I am currently benchmarking and optimizing a program that makes heavy use of rdrand
instructions.
When looking for suspected performance penalties from misaligned loads/stores, I noticed an excessively high value of the ls_misal_loads.ma64
(64-byte misaligned loads) performance counter, which clearly wasn't caused by the program's memory accesses alone. In fact, the value seemed to directly depend on the number of rdrand
instructions executed.
Even further, perf
reported a very high number of data cache accesses, which are seemingly caused by rdrand
as well.
Take the following minimalistic example program (rd.asm):
bits 64
global main
main:
mov rdx, 1000000 ; counter
.loop:
rdrand rax
dec rdx
jne .loop
ret
Compile with
nasm -f elf64 rd.asm
gcc rd.o
Then
perf stat -e instructions,all_data_cache_accesses,ls_misal_loads.ma64 -- ./a.out
yields for counter = 1,000,000:
Performance counter stats for './a.out':
3,666,525 instructions
24,422,483 all_data_cache_accesses
3,022,185 ls_misal_loads.ma64
...and for counter = 2,000,000:
Performance counter stats for './a.out':
6,695,889 instructions
48,458,162 all_data_cache_accesses
6,016,069 ls_misal_loads.ma64
So, doubling the number of executed rdrand
instructions seems to double the number of data cache accesses and misaligned loads.
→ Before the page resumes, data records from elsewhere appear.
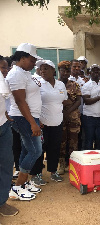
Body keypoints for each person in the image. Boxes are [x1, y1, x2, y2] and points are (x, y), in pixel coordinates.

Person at [6, 43, 42, 200]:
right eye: (32, 60)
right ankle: (18, 186)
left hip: (30, 117)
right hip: (24, 118)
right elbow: (20, 101)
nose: (34, 64)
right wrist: (33, 123)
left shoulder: (24, 72)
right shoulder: (16, 74)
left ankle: (23, 182)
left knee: (28, 149)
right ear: (22, 58)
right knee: (35, 151)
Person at [29, 60, 68, 185]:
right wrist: (36, 120)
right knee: (39, 149)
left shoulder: (61, 84)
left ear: (53, 71)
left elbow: (63, 100)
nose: (43, 71)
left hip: (57, 121)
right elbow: (32, 103)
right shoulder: (38, 83)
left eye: (46, 68)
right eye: (41, 69)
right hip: (42, 123)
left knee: (54, 148)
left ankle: (53, 172)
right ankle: (37, 174)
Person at [0, 70, 19, 216]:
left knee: (7, 163)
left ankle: (2, 202)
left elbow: (4, 97)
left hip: (3, 125)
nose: (5, 71)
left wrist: (5, 113)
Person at [58, 61, 82, 174]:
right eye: (63, 70)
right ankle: (61, 164)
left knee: (73, 142)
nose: (65, 73)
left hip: (73, 117)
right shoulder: (55, 84)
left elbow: (78, 101)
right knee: (61, 142)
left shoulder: (74, 84)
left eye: (67, 71)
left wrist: (68, 111)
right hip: (59, 117)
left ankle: (73, 165)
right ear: (59, 71)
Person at [81, 64, 100, 150]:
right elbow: (87, 101)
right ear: (89, 73)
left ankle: (98, 161)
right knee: (88, 141)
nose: (96, 72)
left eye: (98, 70)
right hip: (89, 118)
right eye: (94, 70)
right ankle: (88, 161)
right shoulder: (86, 85)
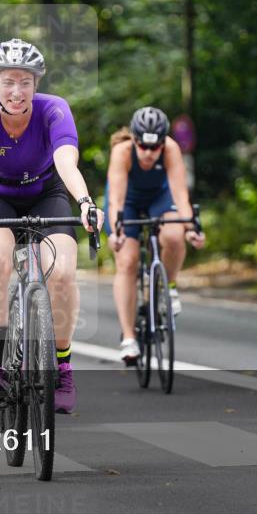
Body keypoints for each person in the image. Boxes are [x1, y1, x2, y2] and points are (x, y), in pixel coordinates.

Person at [0, 38, 102, 414]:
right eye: (8, 81)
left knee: (62, 274)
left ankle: (62, 365)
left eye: (25, 81)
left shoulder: (54, 109)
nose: (16, 91)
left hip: (48, 192)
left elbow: (66, 162)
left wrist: (87, 203)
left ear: (36, 84)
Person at [104, 107, 205, 364]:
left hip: (159, 197)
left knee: (173, 235)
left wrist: (191, 229)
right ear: (134, 140)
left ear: (163, 143)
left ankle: (168, 286)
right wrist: (116, 233)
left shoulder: (171, 149)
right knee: (127, 260)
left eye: (155, 147)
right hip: (127, 200)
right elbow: (115, 199)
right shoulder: (122, 152)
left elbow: (181, 195)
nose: (149, 153)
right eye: (143, 146)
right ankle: (129, 338)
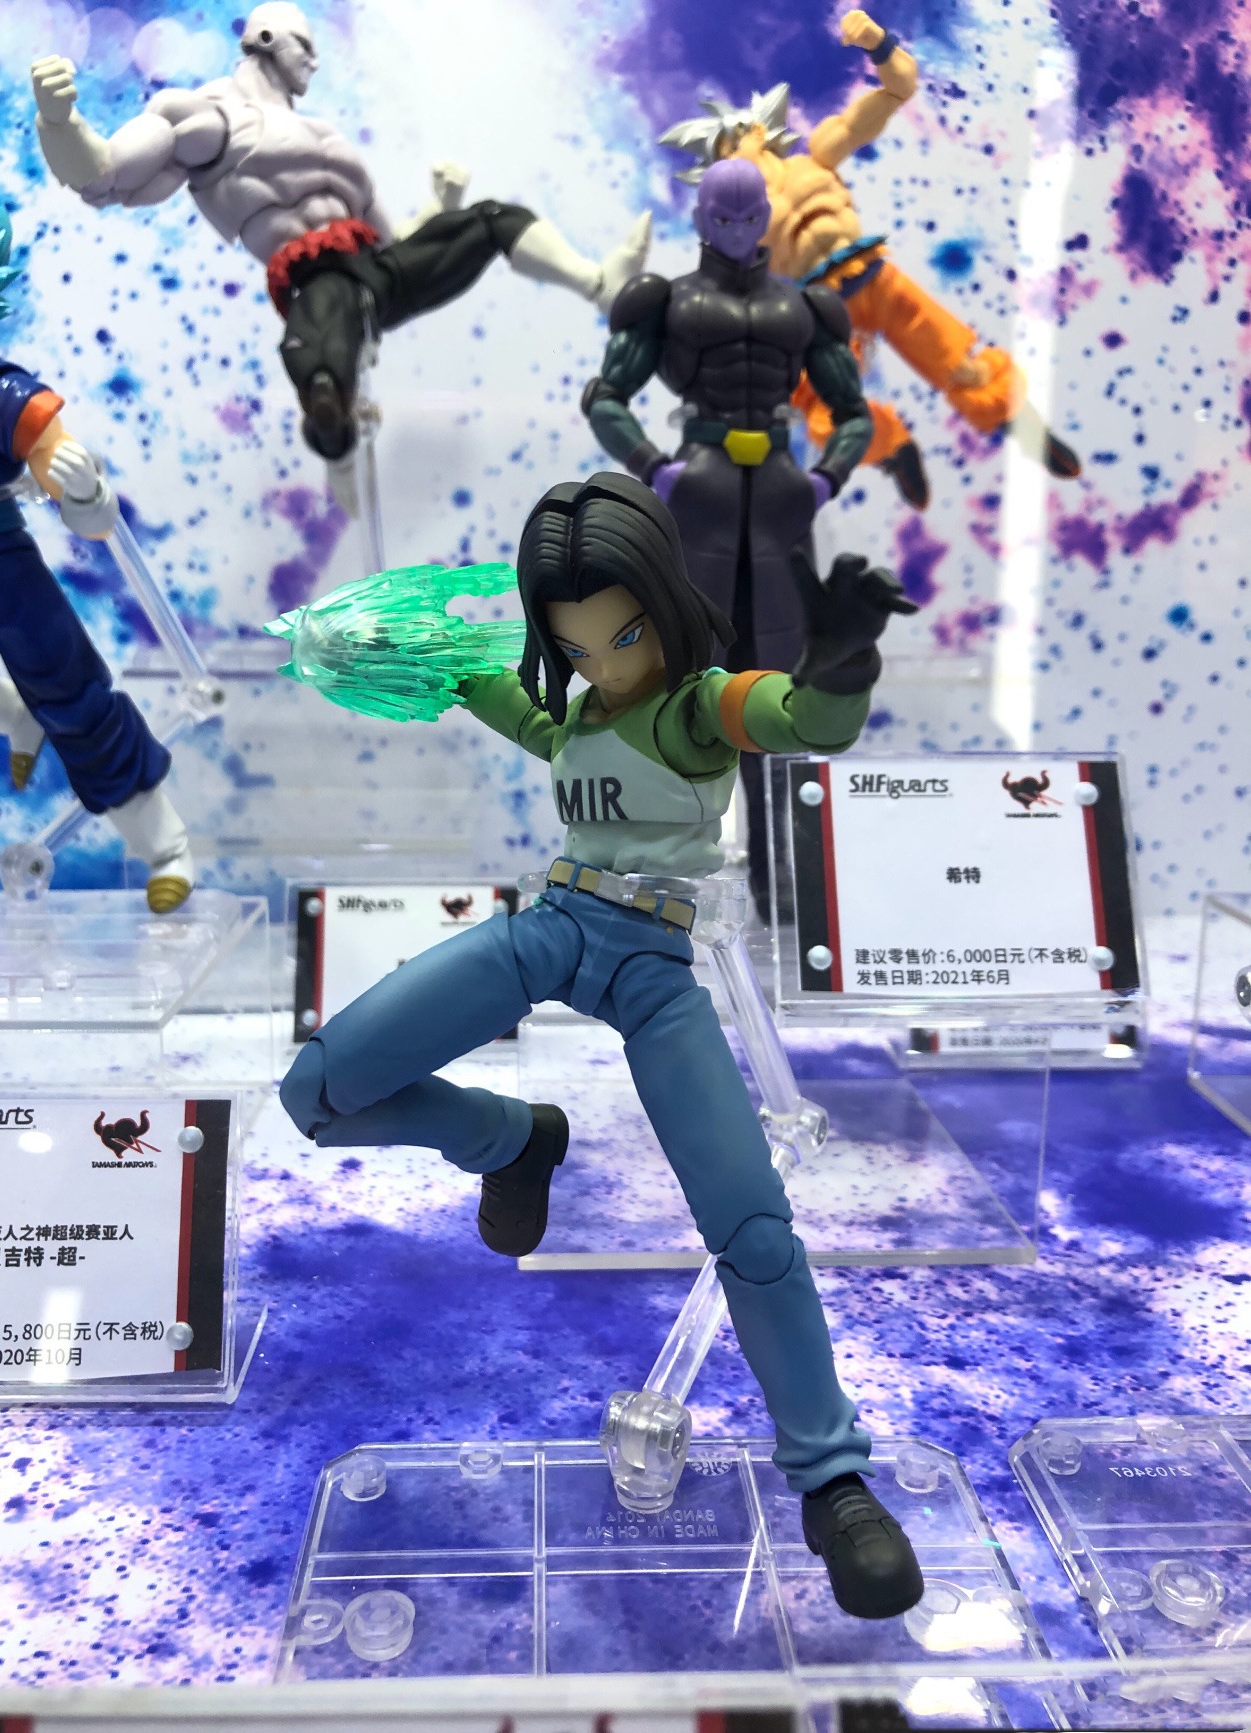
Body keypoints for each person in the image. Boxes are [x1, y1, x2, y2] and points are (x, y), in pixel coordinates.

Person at [276, 471, 924, 1619]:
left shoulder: (695, 705)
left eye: (622, 636)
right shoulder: (575, 710)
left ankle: (833, 1478)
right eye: (575, 646)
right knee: (317, 1090)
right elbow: (500, 697)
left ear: (662, 605)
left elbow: (800, 720)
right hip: (553, 927)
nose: (603, 665)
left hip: (652, 964)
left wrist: (842, 664)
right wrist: (389, 649)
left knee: (751, 1224)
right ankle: (508, 1137)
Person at [30, 4, 649, 498]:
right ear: (267, 39)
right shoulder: (207, 119)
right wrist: (60, 123)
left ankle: (600, 285)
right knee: (327, 348)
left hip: (377, 270)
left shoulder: (327, 136)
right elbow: (103, 176)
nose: (315, 61)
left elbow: (392, 239)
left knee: (490, 220)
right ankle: (336, 440)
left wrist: (443, 206)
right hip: (314, 277)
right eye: (304, 45)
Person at [583, 155, 875, 915]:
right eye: (723, 216)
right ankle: (667, 870)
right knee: (683, 676)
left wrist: (825, 479)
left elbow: (853, 413)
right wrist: (655, 467)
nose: (739, 229)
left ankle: (788, 884)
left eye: (750, 217)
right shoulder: (667, 301)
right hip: (699, 493)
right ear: (700, 218)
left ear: (767, 218)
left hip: (779, 497)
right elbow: (606, 397)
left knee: (786, 676)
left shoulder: (805, 307)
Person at [660, 11, 1081, 509]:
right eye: (719, 155)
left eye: (732, 139)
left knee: (964, 368)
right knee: (828, 415)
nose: (731, 153)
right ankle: (892, 449)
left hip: (879, 281)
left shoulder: (817, 157)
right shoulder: (739, 220)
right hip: (823, 311)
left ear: (758, 129)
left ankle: (1019, 423)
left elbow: (899, 89)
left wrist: (878, 44)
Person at [0, 203, 193, 911]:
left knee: (69, 689)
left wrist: (80, 486)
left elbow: (58, 463)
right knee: (44, 697)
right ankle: (13, 716)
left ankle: (165, 845)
The measurements were done on an AMD EPYC 7763 CPU.
My questions:
- What is going on here? Why does
rdrand
(seem to) produce cache accesses, though it is supposed to be implemented solely on the CPU? - Can this high number for the given performance counter be dismissed as an artifact, or does it imply a further performance penalty besides the one caused by the latency of
rdrand
itself?